We present DualNER, a simple and effective framework to make full use of both annotated source language corpus and unlabeled target language text for zero-shot cross-lingual named entity recognition (NER). In particular, we combine two complementary learning paradigms of NER, i.e., sequence labeling and span prediction, into a unified multi-task framework. After obtaining a sufficient NER model trained on the source data, we further train it on the target data in a {\it dual-teaching} manner, in which the pseudo-labels for one task are constructed from the prediction of the other task. Moreover, based on the span prediction, an entity-aware regularization is proposed to enhance the intrinsic cross-lingual alignment between the same entities in different languages. Experiments and analysis demonstrate the effectiveness of our DualNER. Code is available at https://github.com/lemon0830/dualNER.
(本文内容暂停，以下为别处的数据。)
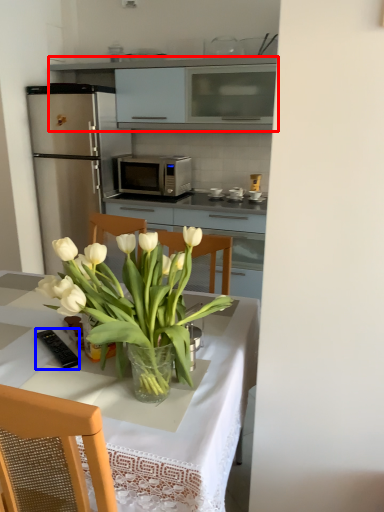
Question: Which object appears closest to the camera in this image, cabinetry (highlighted by a red box) or appliance (highlighted by a blue box)?

Choices:
 (A) cabinetry
 (B) appliance

Answer: (B)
Contrastive learning has become a new paradigm for unsupervised sentence embeddings. Previous studies focus on instance-wise contrastive learning, attempting to construct positive pairs with textual data augmentation. In this paper, we propose a novel Contrastive learning method with Prompt-derived Virtual semantic Prototypes (ConPVP). Specifically, with the help of prompts, we construct virtual semantic prototypes to each instance, and derive negative prototypes by using the negative form of the prompts. Using a prototypical contrastive loss, we enforce the anchor sentence embedding to be close to its corresponding semantic prototypes, and far apart from the negative prototypes as well as the prototypes of other sentences. Extensive experimental results on semantic textual similarity, transfer, and clustering tasks demonstrate the effectiveness of our proposed model compared to strong baselines. Code is available at https://github.com/lemon0830/promptCSE.

大多数当前的多模式摘要方法遵循级联的方式，在该方式中，首先使用现成的对象检测器来提取视觉特征，然后将这些功能与语言表示融合在一起，以使用编码器模型生成摘要。级联的方式无法捕获图像和段落之间的语义一致性，这对于确切的摘要至关重要。在本文中，我们向vil-sum提出了段落级级\ textbf {vi} sion- \ textbf {l} arnguage语义对齐和多模式\ textbf {sum} marization。 VIL-SUM的核心是一个联合多模式编码器，具有两个精心设计的任务，图像重新排序和图像选择。联合多模式编码器捕获了模式之间的交互，重新排序任务指导该模型学习段落级别的语义对齐，而选择任务指导模型在最终摘要中将模型指向所选摘要相关的图像。实验结果表明，我们提出的VIL-SUM显着优于当前最新方法。在进一步的分析中，我们发现两个精心设计的任务和联合多模式编码器可以有效地指导模型学习合理的段落图像和摘要图像关系。

无监督的摘要方法通过纳入预训练的语言模型的表示形式来取得了显着的结果。但是，当输入文档非常长的同时，现有方法无法考虑效率和有效性。为了解决这个问题，在本文中，我们提出了一个基于语义块的无监督长期文档摘要，提议有效的粗到1个方面的排名（C2F-FAR）框架。语义块是指描述相同方面的文档中的连续句子。具体而言，我们通过将一步排名方法转换为层次多范围两阶段排名来解决此问题。在粗级阶段，我们提出了一种新的段算法，将文档拆分为相关的语义块，然后过滤量微不足道的块。在精细阶段，我们在每个块中选择显着句子，然后从选定的句子中提取最终摘要。我们在四个长文档摘要数据集上评估了我们的框架：Gov-Report，Billsum，Arxiv和PubMed。我们的C2F-FAR可以在Gov-Report和Billsum上实现新的无监督摘要结果。此外，我们的方法比以前的方法高4-28倍。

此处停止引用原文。